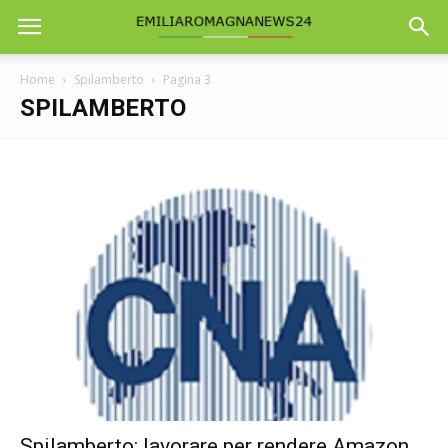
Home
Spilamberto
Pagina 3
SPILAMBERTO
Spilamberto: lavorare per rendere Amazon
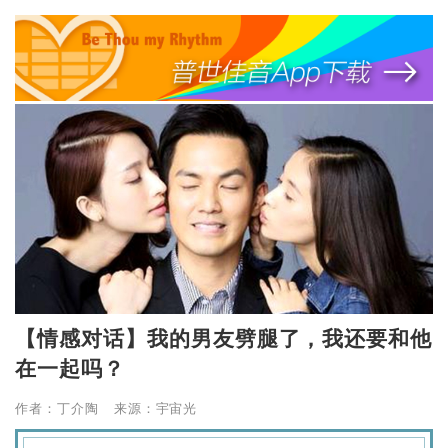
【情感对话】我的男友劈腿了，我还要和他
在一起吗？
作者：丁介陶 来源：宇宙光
...
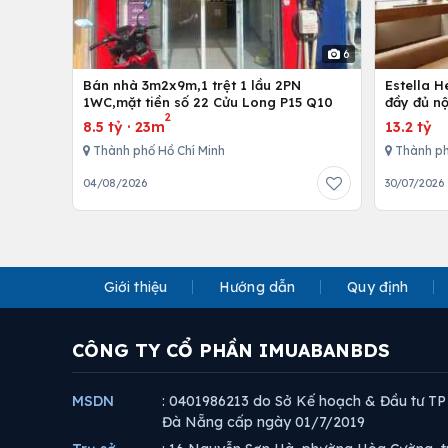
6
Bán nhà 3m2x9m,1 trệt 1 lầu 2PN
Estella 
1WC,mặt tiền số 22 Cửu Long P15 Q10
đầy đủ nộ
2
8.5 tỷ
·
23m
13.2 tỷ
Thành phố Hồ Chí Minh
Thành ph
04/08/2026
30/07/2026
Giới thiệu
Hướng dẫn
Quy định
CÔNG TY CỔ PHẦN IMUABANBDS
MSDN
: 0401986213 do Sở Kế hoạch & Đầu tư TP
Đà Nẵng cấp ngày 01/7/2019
==
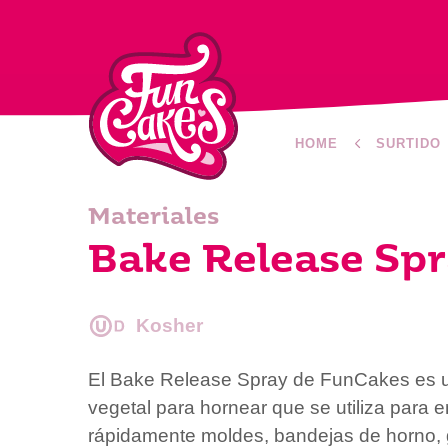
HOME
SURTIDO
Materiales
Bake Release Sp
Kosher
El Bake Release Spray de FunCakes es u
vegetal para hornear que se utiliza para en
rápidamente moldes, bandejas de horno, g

■ The task ■
Filter the data above down to the lines that contain the string "Bake", and copy each matching line unchanged.

■ Finished task ■
Bake Release Sp
El Bake Release Spray de FunCakes es u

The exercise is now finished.